■ ABOUT THIS TASK
Write out each line of the entries below that holds the word "einer".

Collected data:
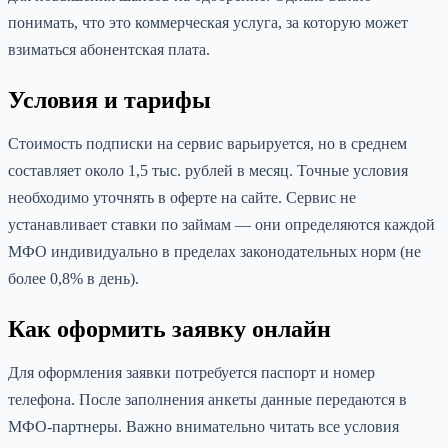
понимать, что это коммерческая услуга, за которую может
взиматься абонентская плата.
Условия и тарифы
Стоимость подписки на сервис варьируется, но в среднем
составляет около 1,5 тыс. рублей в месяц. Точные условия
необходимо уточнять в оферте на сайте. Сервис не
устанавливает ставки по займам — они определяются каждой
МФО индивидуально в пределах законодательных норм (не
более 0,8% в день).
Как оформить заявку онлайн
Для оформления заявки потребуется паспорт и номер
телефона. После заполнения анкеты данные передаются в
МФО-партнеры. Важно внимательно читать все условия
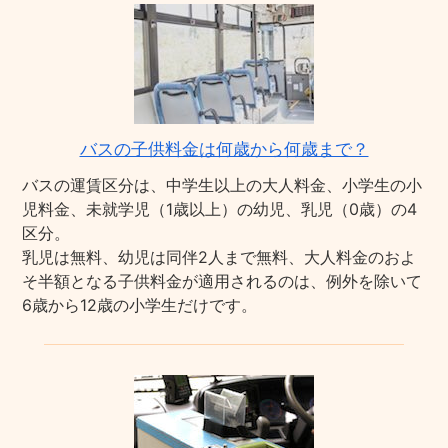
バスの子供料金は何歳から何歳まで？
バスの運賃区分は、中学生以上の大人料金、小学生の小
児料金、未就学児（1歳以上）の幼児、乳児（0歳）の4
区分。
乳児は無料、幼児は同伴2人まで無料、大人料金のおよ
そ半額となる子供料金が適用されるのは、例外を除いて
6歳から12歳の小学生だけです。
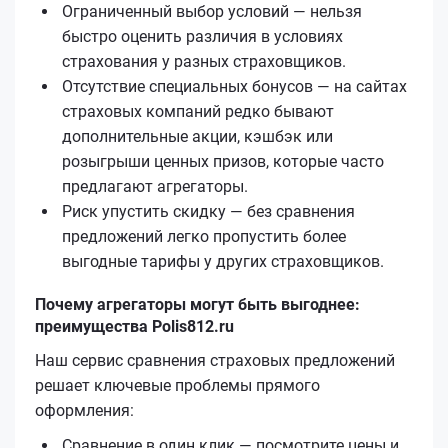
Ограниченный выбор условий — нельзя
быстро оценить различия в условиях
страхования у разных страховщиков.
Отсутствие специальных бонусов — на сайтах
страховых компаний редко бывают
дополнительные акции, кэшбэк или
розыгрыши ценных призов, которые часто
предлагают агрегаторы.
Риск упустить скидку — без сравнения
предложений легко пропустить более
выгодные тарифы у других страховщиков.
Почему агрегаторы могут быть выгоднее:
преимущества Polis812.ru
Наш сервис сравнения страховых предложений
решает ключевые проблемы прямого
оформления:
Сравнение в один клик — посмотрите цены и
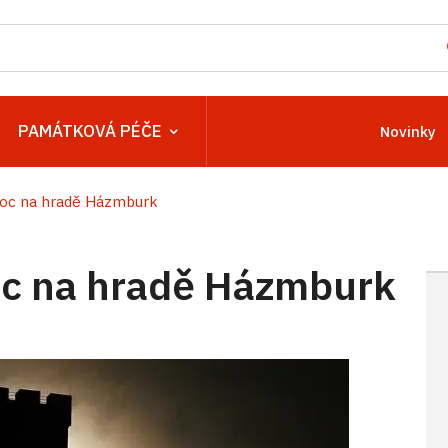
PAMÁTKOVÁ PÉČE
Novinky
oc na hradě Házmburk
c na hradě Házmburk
==
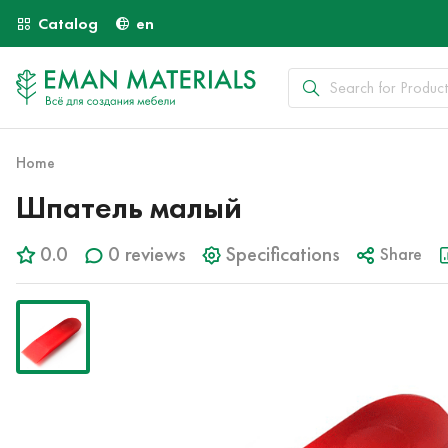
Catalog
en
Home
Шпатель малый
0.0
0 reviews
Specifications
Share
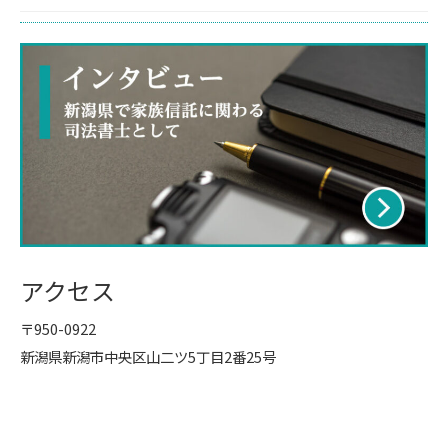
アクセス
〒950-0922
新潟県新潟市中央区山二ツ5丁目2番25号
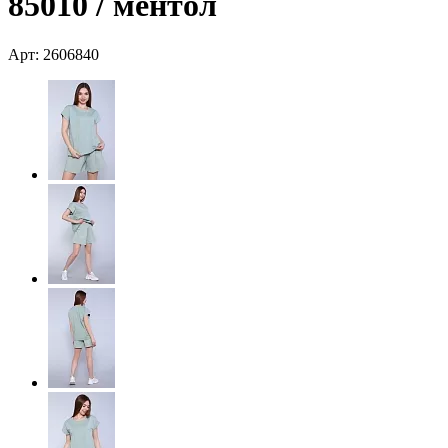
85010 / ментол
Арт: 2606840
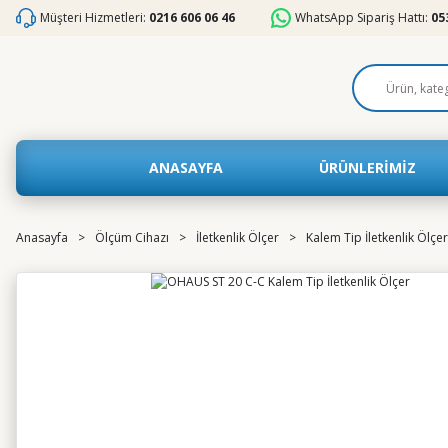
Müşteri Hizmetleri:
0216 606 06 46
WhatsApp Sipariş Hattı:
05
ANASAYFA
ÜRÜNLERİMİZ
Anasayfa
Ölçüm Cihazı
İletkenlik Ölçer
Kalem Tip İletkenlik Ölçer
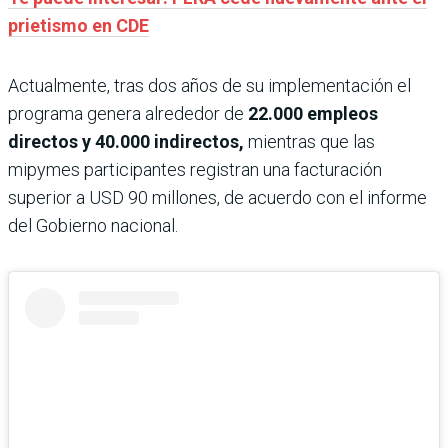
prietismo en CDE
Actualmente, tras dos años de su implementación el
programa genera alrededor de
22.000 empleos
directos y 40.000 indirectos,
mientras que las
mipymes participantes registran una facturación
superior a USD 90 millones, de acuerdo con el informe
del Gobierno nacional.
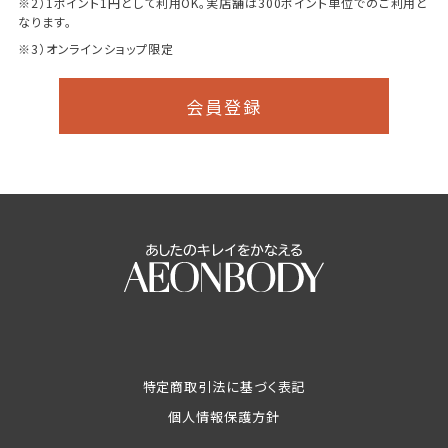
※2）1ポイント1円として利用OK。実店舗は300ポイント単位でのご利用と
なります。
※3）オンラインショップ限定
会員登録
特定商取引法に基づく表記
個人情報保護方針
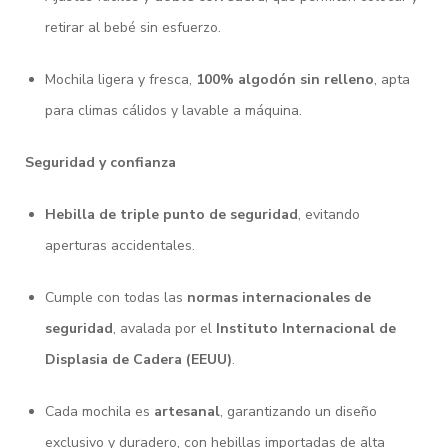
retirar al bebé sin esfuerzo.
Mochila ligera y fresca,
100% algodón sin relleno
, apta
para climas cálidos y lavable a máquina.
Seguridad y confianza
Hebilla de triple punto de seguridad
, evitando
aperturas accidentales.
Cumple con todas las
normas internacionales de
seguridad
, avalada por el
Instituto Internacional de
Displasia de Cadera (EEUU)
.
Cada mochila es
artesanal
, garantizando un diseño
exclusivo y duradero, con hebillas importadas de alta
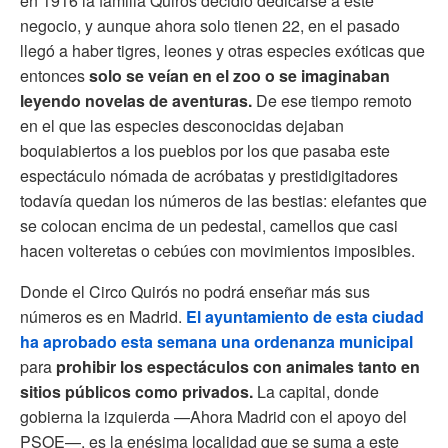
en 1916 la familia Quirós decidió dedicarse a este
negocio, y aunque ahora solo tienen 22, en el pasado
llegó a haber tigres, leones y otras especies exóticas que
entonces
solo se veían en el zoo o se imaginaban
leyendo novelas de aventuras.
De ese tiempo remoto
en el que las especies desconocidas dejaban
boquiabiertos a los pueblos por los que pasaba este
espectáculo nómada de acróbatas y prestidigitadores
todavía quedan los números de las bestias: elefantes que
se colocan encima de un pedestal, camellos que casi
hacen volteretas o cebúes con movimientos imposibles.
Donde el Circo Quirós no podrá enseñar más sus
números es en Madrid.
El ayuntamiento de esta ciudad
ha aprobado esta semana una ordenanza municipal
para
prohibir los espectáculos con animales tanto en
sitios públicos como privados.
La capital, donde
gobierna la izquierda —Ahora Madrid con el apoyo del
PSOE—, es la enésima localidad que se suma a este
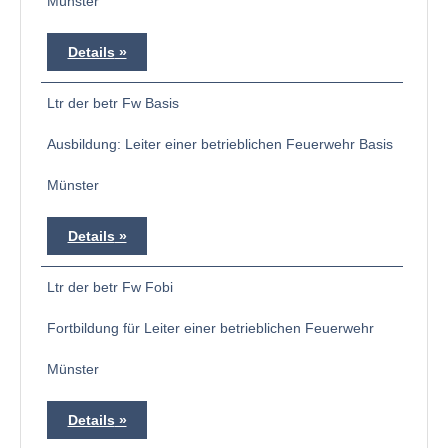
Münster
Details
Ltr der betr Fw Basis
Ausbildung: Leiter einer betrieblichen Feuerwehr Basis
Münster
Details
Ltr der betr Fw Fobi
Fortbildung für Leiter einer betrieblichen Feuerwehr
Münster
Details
* * *
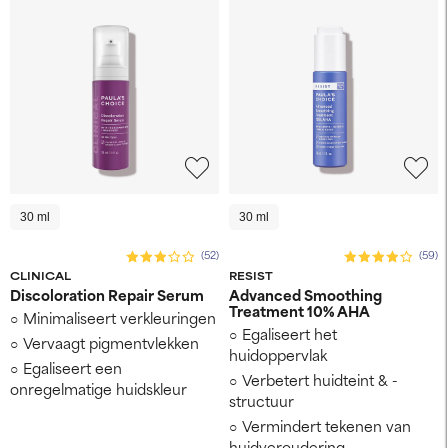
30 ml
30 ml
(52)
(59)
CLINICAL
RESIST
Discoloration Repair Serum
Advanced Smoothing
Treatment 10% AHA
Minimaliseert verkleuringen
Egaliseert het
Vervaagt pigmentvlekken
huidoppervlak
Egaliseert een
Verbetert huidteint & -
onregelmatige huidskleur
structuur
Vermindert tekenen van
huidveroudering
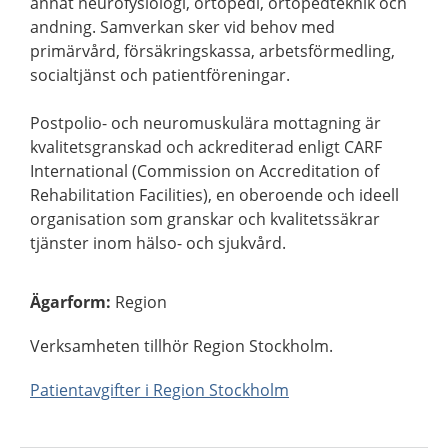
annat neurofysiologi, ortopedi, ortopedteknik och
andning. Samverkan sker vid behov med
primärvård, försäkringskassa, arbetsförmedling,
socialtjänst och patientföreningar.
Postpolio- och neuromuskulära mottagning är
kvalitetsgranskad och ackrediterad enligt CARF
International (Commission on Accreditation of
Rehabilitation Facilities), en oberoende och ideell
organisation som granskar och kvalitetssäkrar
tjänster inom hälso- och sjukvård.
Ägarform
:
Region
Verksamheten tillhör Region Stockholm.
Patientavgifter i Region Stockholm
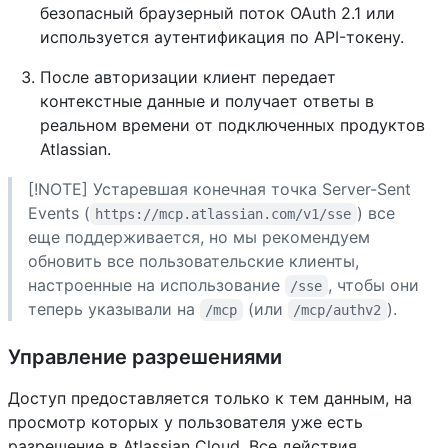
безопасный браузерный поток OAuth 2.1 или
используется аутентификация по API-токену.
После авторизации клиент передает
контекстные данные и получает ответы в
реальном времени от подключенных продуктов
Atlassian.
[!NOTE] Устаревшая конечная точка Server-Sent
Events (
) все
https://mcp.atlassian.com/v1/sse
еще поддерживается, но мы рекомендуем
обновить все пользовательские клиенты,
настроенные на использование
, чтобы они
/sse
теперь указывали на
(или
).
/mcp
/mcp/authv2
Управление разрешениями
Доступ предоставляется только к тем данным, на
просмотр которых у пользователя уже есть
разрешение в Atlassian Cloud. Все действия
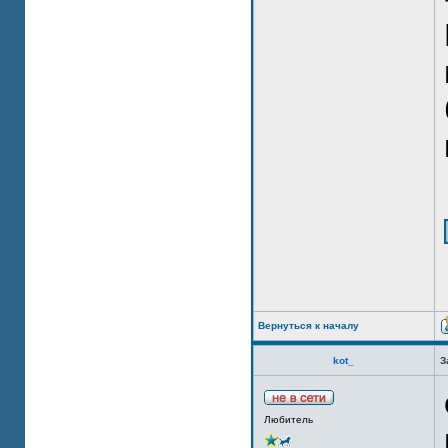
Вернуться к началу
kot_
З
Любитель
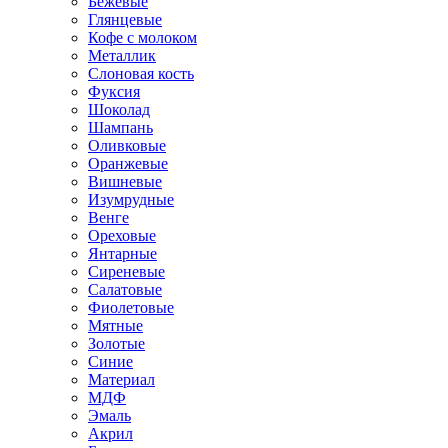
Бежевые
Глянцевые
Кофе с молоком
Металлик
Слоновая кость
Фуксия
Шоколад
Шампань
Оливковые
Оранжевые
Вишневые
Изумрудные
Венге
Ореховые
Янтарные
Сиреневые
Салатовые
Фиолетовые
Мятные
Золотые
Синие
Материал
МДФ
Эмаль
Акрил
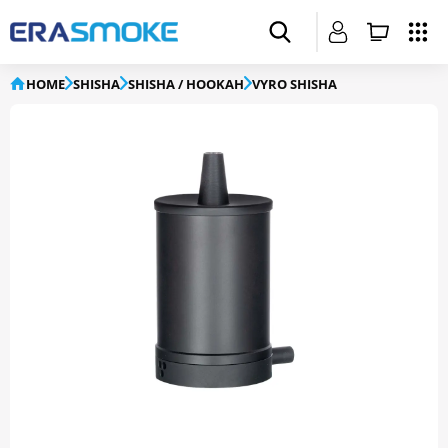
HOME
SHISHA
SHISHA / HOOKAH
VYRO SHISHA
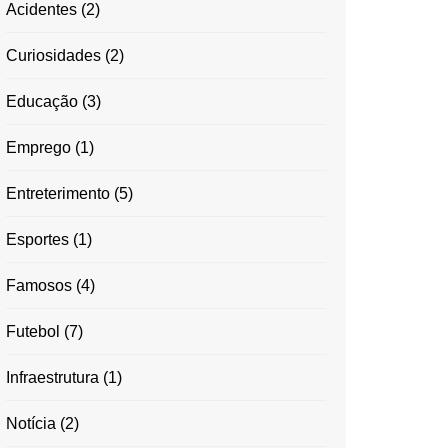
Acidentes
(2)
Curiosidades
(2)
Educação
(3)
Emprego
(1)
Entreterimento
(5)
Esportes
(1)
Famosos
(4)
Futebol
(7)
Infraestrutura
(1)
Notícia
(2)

■ OUTPUT FOR THIS TASK
Ausbildung: Leiter einer betrieblichen Feuerwehr Basis
Fortbildung für Leiter einer betrieblichen Feuerwehr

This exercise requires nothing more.